Start of Extract
Chronic Obstructive Pulmonary Disease (COPD) Overview

March 6, 2023

Chronic obstructive pulmonary disease (COPD) is a chronic inflammatory lung disease caused by damage to the lungs, which makes it hard to breathe. Often, COPD is a result of many years of smoking, which irritates the airways and destroys the fibers within the lungs. Typically, it takes years of lung damage until symptoms begin to arise, with most patients diagnosed in their sixties. Some risk factors include smoking, breathing chemicals fumes, dust, air pollution, and secondhand smoke.

Causes Of COPD

COPD is often associated with smoking or being affected by secondhand smoke. Over time, the smoke from cigarettes irritates the bronchial tubes and damages the elastic fibers that allow the lungs to expand and contract when breathing. COPD develops over time and is usually diagnosed in people over the age of forty.

Some other causes of COPD can be due to dust and chemicals in the workforce, secondhand smoke, wood smoke, frequent lung infections as a child, biomass fuels used for cooking, and genetics, such as an alpha-1 antitrypsin deficiency.

Signs And Symptoms Of COPD

The symptoms of COPD tend to appear after the significant damage has occurred to the lungs, and the symptoms progress, especially if the patient continues to smoke. The symptoms of COPD include wheezing, a tight chest, a chronic cough that may produce mucus, recurrent respiratory infections, lack of energy, and shortness of breath, especially during any physical activity.
End of Extract
_Work item 1_:
Which genetic condition does the COPD overview name as a possible cause of the disease?
_Work item 2_:
Explain, using the COPD overview, how cigarette smoke leads to breathing problems over time.
_Work item 3_:
Write the next part of the COPD overview, picking up after its last sentence.
The data below comes from a separate source.
Start of Dataset records
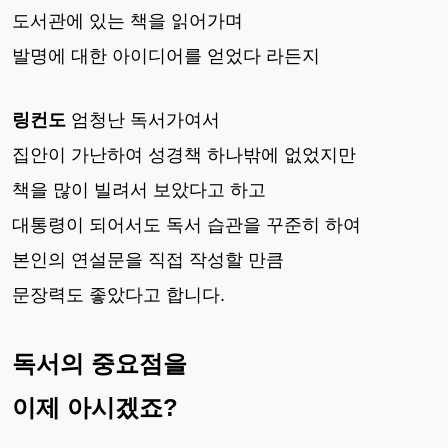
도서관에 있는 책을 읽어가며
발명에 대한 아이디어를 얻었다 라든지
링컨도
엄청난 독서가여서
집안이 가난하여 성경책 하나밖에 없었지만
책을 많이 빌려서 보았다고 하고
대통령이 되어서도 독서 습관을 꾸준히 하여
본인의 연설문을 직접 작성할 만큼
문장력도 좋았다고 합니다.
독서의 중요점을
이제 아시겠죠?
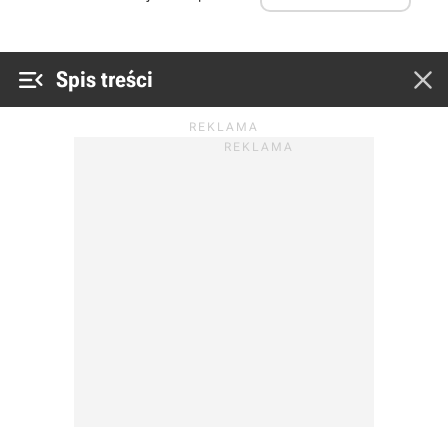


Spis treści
End of Dataset records
Start of Dataset records
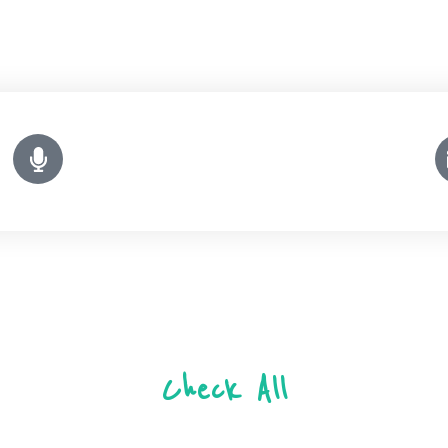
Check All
End of Dataset records
_Task result 1_:
An alpha-1 antitrypsin deficiency.

_Task result 2_:
Over time, cigarette smoke irritates the bronchial tubes and damages the elastic fibers that let the lungs expand and contract during breathing. This lung damage makes it hard to breathe.

_Task result 3_:
As COPD progresses, it may cause other symptoms such as unintended weight loss, cyanosis, and swelling of the ankles, feet or legs. Patients may also experience exacerbations, which means their symptoms to worsen for a few days at a time.

COPD Diagnosis

To diagnose COPD, a doctor will review the signs and symptoms, discuss family and medical history, and any possible exposure to irritants. Many tests may be ordered to diagnose COPD. One of the most common tests is the pulmonary function test, which detects how much air the lungs can hold and how quickly they can breathe it out. Some other tests include chest x-rays, computed tomography (CT) scans, and an arterial blood gas analysis, which measures how well the lungs supply oxygen to the blood and remove carbon dioxide.

Treatment And Prevention

The first step to treating and preventing COPD is to immediately quit smoking, which is also the only way to keep COPD from worsening. Many medications treat the symptoms of COPD such as bronchodilator inhalers, steroid inhalers, combination inhalers, oral steroids, and antibiotics.

Some other forms of treatment include oxygen therapy and pulmonary rehabilitation programs. Oxygen therapy may be needed if the patient does not have enough oxygen in their blood. Most people will only need oxygen supplements while they are physically active or while sleeping. Pulmonary rehabilitation programs combine exercise, nutrition advice and counseling with specialists to increase the overall quality of life. If COPD gets severe, and cannot be treated with medications, surgery may be an option.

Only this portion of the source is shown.